Europe has a huge piece of McDonald’s heart. After completing his first trip to Italy he fell in love with the simplicity of the country. He knew he Chef Mark McDonald wanted to go back at least once a year to continue to learn about the cuisine and the culture. Now, McDonald hosts culinary tours with Chef John in Northern and Southern Italy annually.

The Splendors of South Italy culinary tour happens every year during the springtime in Calabria, Sicily and the southern most cities of Italy. Chef Mark and Chef John bring groups of clients there to gain knowledge of the food and share the experience of the slow lifestyle with them.

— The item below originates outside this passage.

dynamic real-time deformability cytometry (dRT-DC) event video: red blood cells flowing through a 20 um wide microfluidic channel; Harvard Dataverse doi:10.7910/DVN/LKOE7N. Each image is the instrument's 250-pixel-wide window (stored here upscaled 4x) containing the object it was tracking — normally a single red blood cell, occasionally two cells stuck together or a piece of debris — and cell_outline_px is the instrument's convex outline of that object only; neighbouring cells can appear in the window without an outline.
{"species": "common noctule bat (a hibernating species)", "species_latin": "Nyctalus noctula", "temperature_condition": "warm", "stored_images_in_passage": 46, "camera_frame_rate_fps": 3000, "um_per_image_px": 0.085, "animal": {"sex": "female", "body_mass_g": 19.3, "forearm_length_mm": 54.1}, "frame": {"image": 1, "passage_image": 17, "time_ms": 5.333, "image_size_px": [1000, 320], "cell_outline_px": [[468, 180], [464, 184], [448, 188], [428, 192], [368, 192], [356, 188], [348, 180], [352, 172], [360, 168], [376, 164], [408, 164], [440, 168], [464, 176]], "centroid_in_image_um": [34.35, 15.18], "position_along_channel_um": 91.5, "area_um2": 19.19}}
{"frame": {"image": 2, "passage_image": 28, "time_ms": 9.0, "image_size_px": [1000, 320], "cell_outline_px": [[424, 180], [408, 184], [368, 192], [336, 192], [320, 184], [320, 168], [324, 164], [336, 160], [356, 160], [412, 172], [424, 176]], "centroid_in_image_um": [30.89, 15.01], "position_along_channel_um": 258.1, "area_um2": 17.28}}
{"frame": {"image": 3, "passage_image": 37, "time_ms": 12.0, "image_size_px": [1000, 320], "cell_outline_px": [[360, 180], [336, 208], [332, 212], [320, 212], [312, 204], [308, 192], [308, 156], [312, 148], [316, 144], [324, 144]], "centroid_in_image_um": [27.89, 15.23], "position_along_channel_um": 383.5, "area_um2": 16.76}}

The trip consists of a five-course welcome dinner, cultural travel where historical sites and medieval villages are visited, as well as free time to explore the magical town of Taormina.

“We visit a completely sustainable farm property for a day and we tour the farm. Then we bring in a chef who prepares a feast for us with all of the raw ingredients that come from the land. It’s usually a 10 to 14 course feast that we have paired with wine from the grapes that they grow there.”

Chef Mark says each time he goes on the culinary tours, he is humbled by the constant education and learning. From learning new techniques to perfecting years-old ones, the wealth of knowledge is inspiring for him.

The new Northern Italy culinary tour will make its debut in 2016 and is already sold out. However, the itinerary will be the same for each year of the tour. Those that were unable to sign up in time for the 2016 tour can look forward to the 2017 tour. The 2016 Southern tour still has spots available.

As Chef Mark continues to gain knowledge and experience in the hospitality industry, he is humble about his success and knows not to push things too far too fast.

“This little alcove, our location has become such a part of the restaurant, this is home for Old Vine Café. I think the biggest mistake that any restaurant owner in my capacity can make is to try to grow or expand too quickly. I am still not completely maximizing the potential that I have for growth here.”

McDonald aspires to be a true student of food. His favorite thing about cooking is the evolution of information that is out there for him to learn. Old Vine Café is open for breakfast and lunch from 9 a.m. to 3 p.m. daily and is open for dinner Tuesday through Saturday starting at 5 p.m. and keeps Chef Mark’s hands full.